Meine Großmutter mahlte den Kaffee mit einer solchen Schlagmühle, meine Mutter ebenso, da sollte der Kaffee, den diese Mühle mahlt, auch für mich reichen. Doch mit Filterkaffee kann ich nichts anfangen, ich mag es stärker. Für eine Bialetti-Steigrohrmaschine ("Herdkännchen") und entsprechende Nachbauten reicht das Mahlergebnis dieser Mühle völlig aus und das Ergebnis ist deutlich aromatischer als z.B. das aus vorgemahlenem Lavazza o.ä. Doch für eine Siebträger-Espressomaschine werden die Bohnen nicht gleichmäßig genug zerteilt. Sie werden bei entsprechend langer Mahlung zu einer Mischung aus Staub und Granulat gemahlen. Das bedeutet, dass sich aus dem Staub die Bitterstoffe lösen, während das Aroma aus dem Granulat nicht völlig gelöst wird.
Dass das Kaffepulver beim Mahlen mit dieser Maschine zu heiß wird und dadurch das Aroma kaputt geht, wie in einschlägigen Boards und Foren zum Thema Kaffee kolportiert, trifft nicht zu. Die Messer und auch das Kaffeepulver werden bei Impulsmahlung (kleine Pausen während des Mahlens) nicht mehr als handwarm. Aber es wird eben nicht GLEICHMÄSSIG gemahlen. Deshalb habe ich mir für Espresso inzwischen eine Maschine mit Kegelmahlwerk zugelegt und nutze die Clatronic nun für getrocknete Bhut-Jolokia-Schoten (eine scharfe Chili-Sorte) und um die getrockneten Garnelen und Tubifex als Futter für meine Fische zu zerkleinern. Den Deckel kann man problemlos auswaschen, den Schlagwerkbehälter reinigt man zwischen solchen Anwendungen am besten durch das Mahlen einer Tasse Reis mit vor- und nachherigem Auspinseln. Natürlich könnte man sich bei dem Preis dieser Mühle auch mehrere davon für jeden Anwendungszweck zulegen.
Die getrockneten Bhut-Jolokia-Schoten werden von dieser Maschine zu feinstem Mehl (mit Granulat-Anteilen) verarbeitet, wie es mehrfach teurere WMF-Handmühlen mit Keramik-Mahlwerk nicht ansatzweise zustande bringen. Ob das von dieser Maschine produzierte Kaffeemehl für Filterkaffee ausreicht bzw. vorgemahlenen Kaffee toppt, kann ich mangels Bereitschaft, Filterkaffe zu probieren, nicht sagen.
Für Marinaden, Suppen und Eintöpfe verwende ich gern Lorbeerblätter. Das anschließende Herausfischen des oder der Lorbeerblätter aus Suppe und Eintopf hat mich immer etwas genervt, bis ich auf die Idee kam, die Blätter mit der Clatronic zu pulverisieren. Und das kann sie gut. Gleiches gilt für getrockneten Rosmarin (wenn man keinen frischen zur Hand hat), der normalerweise sehr lange mitgekocht werden muss, um weich zu werden - nichts für Gerichte mit kurzer Garzeit wie z.B. Tomatensuppe. Mit der Clatronic pulverisiert, gibt's nun auch Rosmarin für aus frischen Zutaten hergestellte "Instant-Suppen" und auch das Lorbeeraroma kann sich intensiver entfalten bzw. man braucht eine kleinere Menge. Apropos Menge ein Tipp: Keine größeren Mengen an Gewürzen vormahlen, da sie in gemahlen schneller ihr Aroma verlieren als am Stück, wie jeder weiß, der den Unterschied zwischen frisch gemahlenem und gemahlen gekauftem Pfeffer kennt.

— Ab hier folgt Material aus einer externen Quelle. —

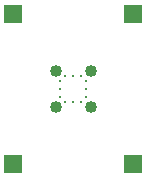
<source format=gts>
%FSLAX34Y34*%
G04 Gerber Fmt 3.4, Leading zero omitted, Abs format*
G04 (created by PCBNEW (2014-03-14 BZR 4750)-product) date Mon 17 Mar 2014 06:27:30 PM CET*
%MOIN*%
G01*
G70*
G90*
G04 APERTURE LIST*
%ADD10C,0.005906*%
%ADD11R,0.064961X0.064961*%
%ADD12C,0.013000*%
%ADD13C,0.040000*%
G04 APERTURE END LIST*
G54D10*
G54D11*
X59700Y-42300D03*
X59700Y-37300D03*
X55700Y-37300D03*
G54D12*
X57270Y-40070D03*
X57270Y-39530D03*
X57270Y-39800D03*
X58140Y-39800D03*
X58140Y-39530D03*
X58140Y-40070D03*
X57430Y-40240D03*
X57970Y-40240D03*
X57700Y-40240D03*
X57700Y-39360D03*
X57970Y-39360D03*
X57430Y-39360D03*
G54D13*
X57110Y-40390D03*
X58290Y-40390D03*
X58290Y-39210D03*
X57110Y-39210D03*
G54D11*
X55700Y-42300D03*
M02*

</source>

Wenn man sich überlegt, dass billigste, bis auf die Messer ausschließlich aus Plastikteilen bestehende "Zerkleinerer" (die, bei denen zwei Messer rotieren, wenn man draufdrückt) vom Lebensmitteldiscounter fast die Hälfte dieser Mühle kosten, ist der Preis für diese Mühle ein Witz. Der kräftige Motor ist ebenso wie die Messer über jeden Zweifel erhaben. Wer also Gewürze zerkleinern will oder auf aromatischen Herdkannen-Kaffee steht, kann hier völlig unbesorgt zugreifen.
Clatronic ist übrigens nicht der Hersteller sondern nur die Handelsmarke der CTC Clatronic International GmbH Kempen (eine reine Vertriebsfirma), die ihre Waren hauptsächlich aus China bezieht. Das trifft aber auch mehr oder weniger auch auf Schweizer "Nobelmarken" wie "Jura" zu, sollte also kein Kaufhinderungsgrund sein.